_Supplied data_

----------

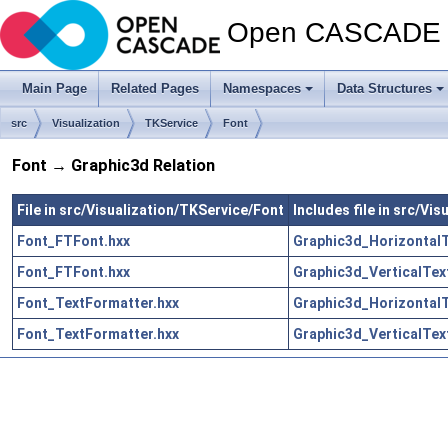
Open CASCADE T
Main Page
Related Pages
Namespaces
Data Structures
src
Visualization
TKService
Font
Font → Graphic3d Relation
File in src/Visualization/TKService/Font
Includes file in src/Vi
Font_FTFont.hxx
Graphic3d_HorizontalT
Font_FTFont.hxx
Graphic3d_VerticalTex
Font_TextFormatter.hxx
Graphic3d_HorizontalT
Font_TextFormatter.hxx
Graphic3d_VerticalTex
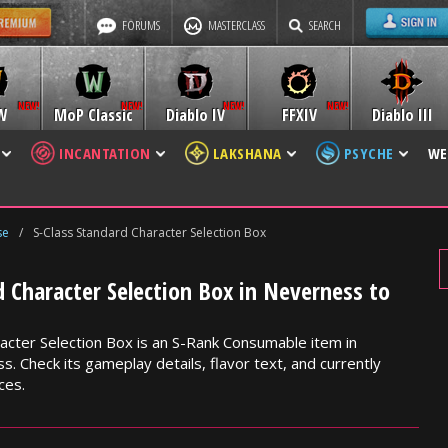
FORUMS
MASTERCLASS
SEARCH
W
MoP Classic
Diablo IV
FFXIV
Diablo III
INCANTATION
LAKSHANA
PSYCHE
WE
se
/
S-Class Standard Character Selection Box
d Character Selection Box in Neverness to
acter Selection Box is an S-Rank Consumable item in
. Check its gameplay details, flavor text, and currently
ces.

----------

_What to work on_
Can you give back every line of text from all the records above, character for character, leaving out the pictures?

_Your solution_
Open CASCADE T
Main Page
Related Pages
Namespaces
Data Structures
src
Visualization
TKService
Font
Font → Graphic3d Relation
File in src/Visualization/TKService/Font
Includes file in src/Vi
Font_FTFont.hxx
Graphic3d_HorizontalT
Font_FTFont.hxx
Graphic3d_VerticalTex
Font_TextFormatter.hxx
Graphic3d_HorizontalT
Font_TextFormatter.hxx
Graphic3d_VerticalTex
FORUMS
MASTERCLASS
SEARCH
W
MoP Classic
Diablo IV
FFXIV
Diablo III
INCANTATION
LAKSHANA
PSYCHE
WE
se
/
S-Class Standard Character Selection Box
d Character Selection Box in Neverness to
acter Selection Box is an S-Rank Consumable item in
. Check its gameplay details, flavor text, and currently
ces.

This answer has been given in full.